Grundsätzlich ein interessanter Ansatz, wobei ich da tatsächlich noch mal einen Strafrechtler konsultieren würde, ob das in Deutschland möglich ist. Unterschlagung/Diebstahl und co sind nicht einschlägig, weil nicht über Dinge (fremde bewegliche Sachen) verfügt wird, Erschleichung von Dienstleistungen ist nicht einschlägig, weil nichts erschlichen wird (und der Straftatbestand auch nur auf denjenigen abzielt, der die Dienstleistung annimmt) und sonst fallen mir auch keine Straftaten ein, die hier verwirklicht würden.
Ich denke, das macht durchaus Sinn. Letztlich sind Streiks ein Kampf zwischen Arbeitgebern und Arbeitnehmern, der ursprünglich gerade nicht auf dem Rücken der Bevölkerung ausgetragen werden sollte. Daher: Ursprünglich betrafen Streiks in aller erster Linie Fabrikarbeiter, hier war dann tatsächlich der Fabrikbesitzer der Leidtragende, wenn seine teure Fabrik stillsteht. Die Bevölkerung hat davon nur sehr indirekte Schäden (reduzierte Steuereinnahmen, in seltenen Fällen reduzierte Verfügbarkeit der produzierten Waren) zu spüren bekommen.
Durch die Ausweitung des Streikrechts auf Bereiche, in denen vor allem die Bevölkerung direkt negativ betroffen ist (Verkehr, Gesundheitswesen, Sozialwesen) hat sich die Bewertungslage schon ein wenig verändert, sodass die Frage, wie ein modernes Streikwesen aussehen kann, um den Arbeitnehmern mindestens einen gleich-hohen Einfluss gegenüber den Arbeitgebern geben zu können, ohne, dass darunter vor allem die Allgemeinheit leidet, schon Sinn macht.

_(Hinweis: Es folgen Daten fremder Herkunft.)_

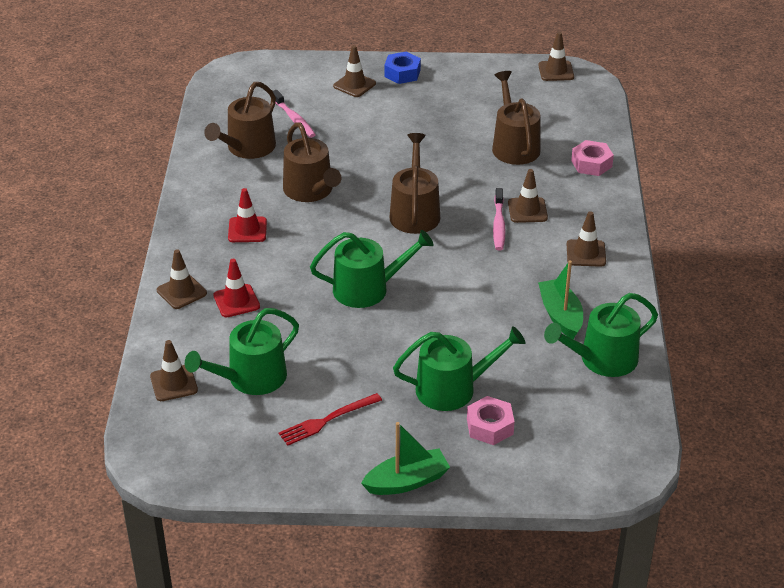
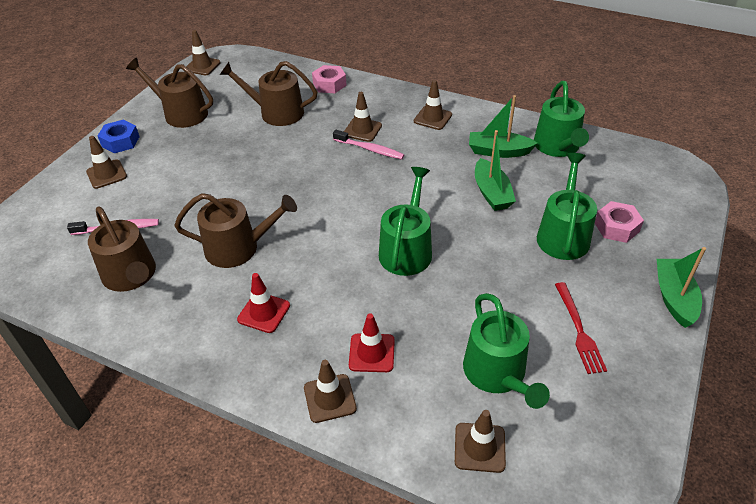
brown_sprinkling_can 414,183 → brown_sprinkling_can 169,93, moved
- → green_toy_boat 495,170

Die Logik des Streikrechts ist z.B. auf nicht-gewinnorientierte Bereiche nur schwer anzuwenden, da es in diesen Bereichen für die Arbeitgeber nicht zu finanziellen Einbußen kommt, die ja eigentlich das primäre Druckmittel des klassischen Streiks sind. Viel mehr sind Streiks in diesem Kontext Demonstrationen, um die öffentliche Hand zu höherer Bezahlung zu zwingen. Dabei ist das Problem, dass alle hier verursachten Kosten letztlich von der Gemeinschaft zu tragen sind (Serviceausfallkosten, Mindereinnahmen, höhere Löhne - alles geht zu Lasten der Allgemeinheit).
Mir geht es daher ganz gewiss nicht darum, die Position der Arbeitnehmerseite zu schwächen, ganz im Gegenteil sogar. Die Frage ist nur, ob das klassische Streikrecht hier das Nonplusultra ist, oder ob es für den nicht-gewinnorientierten Bereich nicht bessere Wege gibt.